Aurecon Design Academy, 2017

Building the Future Engineer

 

The Aurecon Building the Future Engineer Workshop. Photographs by Matt Houston and Katrina Mulcahy.

 
 
 

Within the Aurecon Building the Future Engineer workshop we used the Tactile Tools™ approach to help participants embody the principles of the ‘T-shaped Aurecon Engineeer’: Creativity, Empathy, Transdisciplinarity, Collaboration, Design Thinking and Communication, while working on a human-centred design problem. The Aurecon Design Engineer was defined as someone who is able to contrast both the macro and the micro in a symbiotic way, balancing end user expectations with a sense of the larger scale impact of decision making on social, economic and environmental systems.

The workshop embedded participants within one of five key communities in the Latrobe Valley who would be affected by the closure of the Hazelwood Power Station: the retired and aged care communities; local indigenous populations; local businesses; cultural, sporting, tourism and education groups; and the farming and agriculture community.

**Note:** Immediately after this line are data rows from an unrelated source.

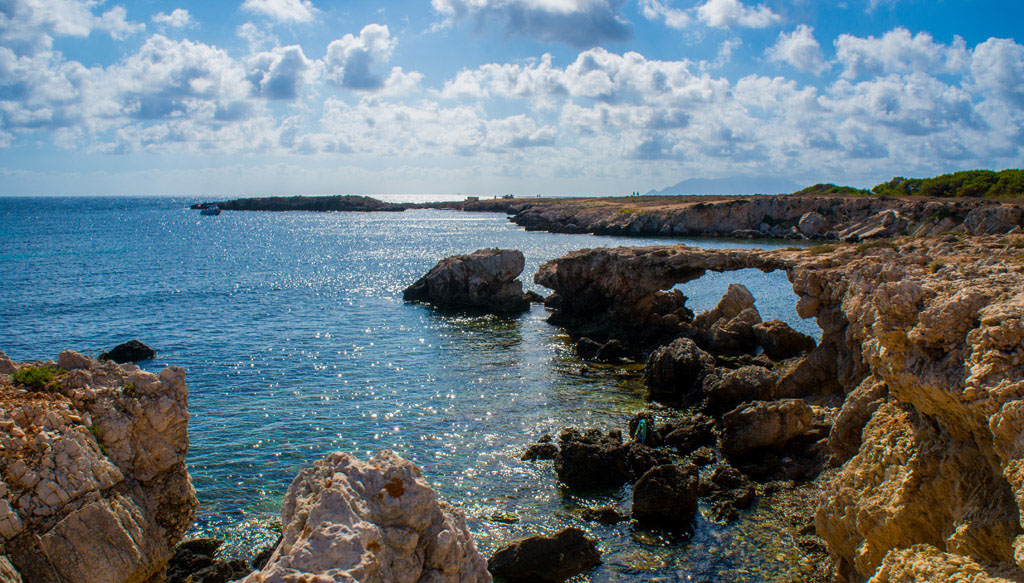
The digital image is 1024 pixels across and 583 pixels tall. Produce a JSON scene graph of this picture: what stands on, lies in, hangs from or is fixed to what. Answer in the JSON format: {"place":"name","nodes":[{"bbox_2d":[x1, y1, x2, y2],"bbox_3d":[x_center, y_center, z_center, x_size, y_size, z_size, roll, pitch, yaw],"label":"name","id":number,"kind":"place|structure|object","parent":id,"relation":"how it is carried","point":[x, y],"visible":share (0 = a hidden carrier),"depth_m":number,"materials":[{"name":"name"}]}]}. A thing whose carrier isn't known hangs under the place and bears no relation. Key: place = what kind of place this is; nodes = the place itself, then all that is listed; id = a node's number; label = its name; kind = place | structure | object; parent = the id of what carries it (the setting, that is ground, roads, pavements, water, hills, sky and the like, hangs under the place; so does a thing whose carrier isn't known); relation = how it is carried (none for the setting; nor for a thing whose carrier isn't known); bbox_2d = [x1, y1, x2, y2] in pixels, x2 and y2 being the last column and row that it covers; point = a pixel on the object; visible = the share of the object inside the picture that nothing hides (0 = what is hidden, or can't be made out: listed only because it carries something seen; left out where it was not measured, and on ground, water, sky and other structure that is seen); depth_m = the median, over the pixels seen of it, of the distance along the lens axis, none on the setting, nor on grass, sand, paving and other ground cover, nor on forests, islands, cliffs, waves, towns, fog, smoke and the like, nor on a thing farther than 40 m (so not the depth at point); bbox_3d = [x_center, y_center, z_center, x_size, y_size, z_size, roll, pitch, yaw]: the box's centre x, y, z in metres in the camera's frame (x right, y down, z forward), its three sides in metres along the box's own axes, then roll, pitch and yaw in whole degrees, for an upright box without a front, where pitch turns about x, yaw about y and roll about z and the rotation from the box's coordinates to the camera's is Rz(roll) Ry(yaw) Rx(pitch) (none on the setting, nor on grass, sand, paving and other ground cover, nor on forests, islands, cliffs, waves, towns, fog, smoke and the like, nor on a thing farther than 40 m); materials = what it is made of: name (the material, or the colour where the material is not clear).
{"place":"outdoors","nodes":[
{"label":"outdoors","id":0,"kind":"place"},
{"bbox_2d":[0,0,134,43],"label":"cloud","id":1,"kind":"structure","parent":0,"point":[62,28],"materials":[{"name":"white"}]},
{"bbox_2d":[0,348,196,582],"label":"rock cliff","id":2,"kind":"structure","parent":0,"point":[106,404],"materials":[{"name":"stone"}]},
{"bbox_2d":[10,365,63,390],"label":"shrub","id":3,"kind":"object","parent":2,"relation":"on","point":[32,376],"visible":0.69,"depth_m":7.06,"materials":[{"name":"green plant"}]},
{"bbox_2d":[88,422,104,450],"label":"grass tuft","id":4,"kind":"object","parent":2,"relation":"on","point":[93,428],"visible":0.28,"depth_m":7.05,"materials":[{"name":"green plant"}]},
{"bbox_2d":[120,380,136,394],"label":"grass tuft","id":5,"kind":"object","parent":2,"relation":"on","point":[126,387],"visible":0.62,"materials":[{"name":"green plant"}]},
{"bbox_2d":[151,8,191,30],"label":"cloud","id":6,"kind":"structure","parent":0,"point":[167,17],"materials":[{"name":"white"}]},
{"bbox_2d":[0,16,426,155],"label":"cloud","id":7,"kind":"structure","parent":0,"point":[24,117],"materials":[{"name":"white"}]},
{"bbox_2d":[240,0,317,23],"label":"cloud","id":8,"kind":"structure","parent":0,"point":[300,12],"materials":[{"name":"white"}]},
{"bbox_2d":[246,44,311,100],"label":"cloud","id":9,"kind":"structure","parent":0,"point":[284,91],"materials":[{"name":"white"}]},
{"bbox_2d":[323,23,414,92],"label":"cloud","id":10,"kind":"structure","parent":0,"point":[360,80],"materials":[{"name":"white"}]},
{"bbox_2d":[0,195,829,582],"label":"sea","id":11,"kind":"structure","parent":0,"point":[256,372],"materials":[{"name":"liquid"}]},
{"bbox_2d":[101,340,155,363],"bbox_3d":[-10.708,1.837,20.340,1.330,0.783,1.243,2,7,12],"label":"rock","id":12,"kind":"object","parent":11,"relation":"in","point":[130,348],"visible":0.9,"depth_m":20.10,"materials":[{"name":"black stone"}]},
{"bbox_2d":[164,538,249,582],"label":"rock","id":13,"kind":"object","parent":11,"relation":"in","point":[186,552],"visible":0.8,"depth_m":9.03,"materials":[{"name":"black stone"}]},
{"bbox_2d":[199,203,221,215],"label":"boat","id":14,"kind":"object","parent":11,"relation":"on","point":[215,211],"visible":0.97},
{"bbox_2d":[190,195,405,211],"label":"island","id":15,"kind":"structure","parent":11,"relation":"in","point":[319,202],"materials":[{"name":"stone"}]},
{"bbox_2d":[247,451,491,582],"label":"rock","id":16,"kind":"object","parent":11,"relation":"in","point":[323,496],"visible":1,"depth_m":5.94,"materials":[{"name":"stone"}]},
{"bbox_2d":[403,248,532,314],"bbox_3d":[-1.860,-0.233,31.409,5.359,3.047,4.500,2,7,12],"label":"rock","id":17,"kind":"object","parent":11,"relation":"in","point":[463,269],"visible":0.99,"depth_m":30.10,"materials":[{"name":"stone"}]},
{"bbox_2d":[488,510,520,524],"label":"rock","id":18,"kind":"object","parent":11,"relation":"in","point":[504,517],"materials":[{"name":"brown stone"}]},
{"bbox_2d":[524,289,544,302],"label":"rock","id":19,"kind":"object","parent":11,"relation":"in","point":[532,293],"visible":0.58,"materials":[{"name":"brown stone"}]},
{"bbox_2d":[520,437,557,460],"bbox_3d":[0.557,3.021,13.626,0.816,0.501,0.741,0,7,0],"label":"rock","id":20,"kind":"object","parent":11,"relation":"in","point":[537,452],"visible":0.93,"depth_m":13.49,"materials":[{"name":"black stone"}]},
{"bbox_2d":[487,527,601,582],"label":"rock","id":21,"kind":"object","parent":11,"relation":"in","point":[552,543],"visible":0.99,"depth_m":9.32,"materials":[{"name":"stone"}]},
{"bbox_2d":[555,428,635,488],"bbox_3d":[1.529,3.009,12.933,1.542,0.996,1.619,0,7,0],"label":"rock","id":22,"kind":"object","parent":11,"relation":"in","point":[593,450],"visible":0.97,"depth_m":12.53,"materials":[{"name":"black stone"}]},
{"bbox_2d":[635,417,649,444],"bbox_3d":[2.376,2.633,13.462,0.297,0.670,0.287,-4,8,-27],"label":"person","id":23,"kind":"object","parent":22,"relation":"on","point":[641,424],"visible":0.88,"depth_m":13.37},
{"bbox_2d":[580,505,625,523],"bbox_3d":[1.359,3.408,11.034,0.757,0.324,0.539,0,7,0],"label":"rock","id":24,"kind":"object","parent":11,"relation":"in","point":[610,517],"visible":0.97,"depth_m":10.95,"materials":[{"name":"stone"}]},
{"bbox_2d":[575,336,636,363],"bbox_3d":[2.789,1.786,21.238,1.981,0.895,1.592,4,8,29],"label":"rock","id":25,"kind":"object","parent":11,"relation":"in","point":[591,347],"visible":0.97,"depth_m":20.82,"materials":[{"name":"black stone"}]},
{"bbox_2d":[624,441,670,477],"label":"rock","id":26,"kind":"object","parent":11,"relation":"in","point":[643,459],"visible":0.64,"depth_m":12.84,"materials":[{"name":"black stone"}]},
{"bbox_2d":[631,462,700,525],"bbox_3d":[2.351,3.130,11.268,1.030,0.903,1.184,0,7,0],"label":"rock","id":27,"kind":"object","parent":11,"relation":"in","point":[671,489],"visible":0.98,"depth_m":10.96,"materials":[{"name":"black stone"}]},
{"bbox_2d":[644,337,714,403],"bbox_3d":[4.065,1.953,17.525,1.732,1.596,1.980,0,7,0],"label":"rock","id":28,"kind":"object","parent":11,"relation":"in","point":[695,348],"visible":0.94,"depth_m":17.00,"materials":[{"name":"black stone"}]},
{"bbox_2d":[650,414,717,455],"bbox_3d":[3.296,2.879,14.288,1.408,0.810,1.386,4,8,27],"label":"rock","id":29,"kind":"object","parent":11,"relation":"in","point":[695,435],"visible":0.94,"depth_m":13.95,"materials":[{"name":"black stone"}]},
{"bbox_2d":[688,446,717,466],"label":"rock","id":30,"kind":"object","parent":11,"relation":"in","point":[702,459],"visible":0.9,"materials":[{"name":"brown stone"}]},
{"bbox_2d":[692,282,762,352],"bbox_3d":[6.561,1.051,22.280,2.276,2.408,2.422,0,7,0],"label":"rock","id":31,"kind":"object","parent":11,"relation":"in","point":[747,297],"visible":0.86,"depth_m":21.75,"materials":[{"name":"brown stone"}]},
{"bbox_2d":[701,463,755,521],"bbox_3d":[3.435,3.299,11.827,1.056,0.767,1.324,0,7,0],"label":"rock","id":32,"kind":"object","parent":11,"relation":"in","point":[745,502],"visible":0.92,"depth_m":11.65,"materials":[{"name":"stone"}]},
{"bbox_2d":[700,364,776,413],"bbox_3d":[5.057,2.267,16.110,1.763,1.152,1.780,0,7,0],"label":"rock","id":33,"kind":"object","parent":11,"relation":"in","point":[741,382],"visible":0.8,"depth_m":15.70,"materials":[{"name":"stone"}]},
{"bbox_2d":[719,398,814,456],"bbox_3d":[4.815,2.569,13.982,1.729,1.036,1.579,-1,7,-12],"label":"boulder","id":34,"kind":"object","parent":11,"relation":"in","point":[767,424],"visible":0.94,"depth_m":13.54,"materials":[{"name":"brown stone"}]},
{"bbox_2d":[753,319,816,360],"bbox_3d":[7.850,1.518,21.410,1.660,1.245,1.848,0,7,0],"label":"rock","id":35,"kind":"object","parent":11,"relation":"in","point":[780,343],"visible":0.89,"depth_m":20.94,"materials":[{"name":"stone"}]},
{"bbox_2d":[0,0,1023,194],"label":"sky","id":36,"kind":"structure","parent":0,"point":[176,21],"materials":[{"name":"blue"}]},
{"bbox_2d":[432,0,634,45],"label":"cloud","id":37,"kind":"structure","parent":0,"point":[597,26],"materials":[{"name":"grey"}]},
{"bbox_2d":[640,0,782,29],"label":"cloud","id":38,"kind":"structure","parent":0,"point":[711,12],"materials":[{"name":"white"}]},
{"bbox_2d":[644,175,800,195],"label":"mountain","id":39,"kind":"structure","parent":0,"point":[680,187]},
{"bbox_2d":[423,194,1023,239],"label":"rocky headland","id":40,"kind":"structure","parent":0,"point":[691,213],"materials":[{"name":"brown stone"}]},
{"bbox_2d":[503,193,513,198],"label":"person","id":41,"kind":"object","parent":40,"relation":"on","point":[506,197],"visible":0.79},
{"bbox_2d":[797,211,827,236],"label":"rock","id":42,"kind":"object","parent":40,"relation":"on","point":[815,219],"visible":0.9,"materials":[{"name":"grey stone"}]},
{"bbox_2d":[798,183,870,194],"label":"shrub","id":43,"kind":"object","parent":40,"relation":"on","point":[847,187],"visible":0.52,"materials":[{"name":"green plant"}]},
{"bbox_2d":[839,209,899,239],"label":"rock","id":44,"kind":"object","parent":40,"relation":"on","point":[865,234],"visible":0.78,"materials":[{"name":"grey stone"}]},
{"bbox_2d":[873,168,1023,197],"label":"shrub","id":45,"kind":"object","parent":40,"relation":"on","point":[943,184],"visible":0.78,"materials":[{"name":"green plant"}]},
{"bbox_2d":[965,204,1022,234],"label":"rock","id":46,"kind":"object","parent":40,"relation":"on","point":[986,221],"visible":0.76,"depth_m":36.53,"materials":[{"name":"grey stone"}]},
{"bbox_2d":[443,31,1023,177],"label":"cloud","id":47,"kind":"structure","parent":0,"point":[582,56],"materials":[{"name":"white"}]},
{"bbox_2d":[535,232,1023,582],"label":"cliff","id":48,"kind":"structure","parent":0,"point":[984,335],"materials":[{"name":"stone"}]},
{"bbox_2d":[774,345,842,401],"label":"rock","id":49,"kind":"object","parent":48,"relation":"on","point":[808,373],"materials":[{"name":"brown stone"}]},
{"bbox_2d":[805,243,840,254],"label":"grass tuft","id":50,"kind":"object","parent":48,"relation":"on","point":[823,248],"visible":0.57,"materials":[{"name":"green plant"}]},
{"bbox_2d":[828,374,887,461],"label":"rock","id":51,"kind":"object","parent":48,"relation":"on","point":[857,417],"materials":[{"name":"brown stone"}]},
{"bbox_2d":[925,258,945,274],"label":"grass tuft","id":52,"kind":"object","parent":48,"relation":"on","point":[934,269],"visible":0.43,"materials":[{"name":"green plant"}]},
{"bbox_2d":[768,23,825,73],"label":"cloud","id":53,"kind":"structure","parent":0,"point":[789,50],"materials":[{"name":"white"}]},
{"bbox_2d":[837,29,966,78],"label":"cloud","id":54,"kind":"structure","parent":0,"point":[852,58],"materials":[{"name":"white"}]}
]}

Working from within community the participants defined a goal (intervention, program or process) that would assist the regional adjustment process. The team then built a pathway towards this goal using the toolkit to represent roadblocks, work-arounds, and pathways. A specially designed leaf tool was introduced to the activity as a physical reminder for the participants to solve problems in the manner of the Aurecon Design Engineer. The leaf was placed at strategic moments when participants were embodying the desired behaviours, and balancing the micro and the macro, as they problem-solved in a human-centred way.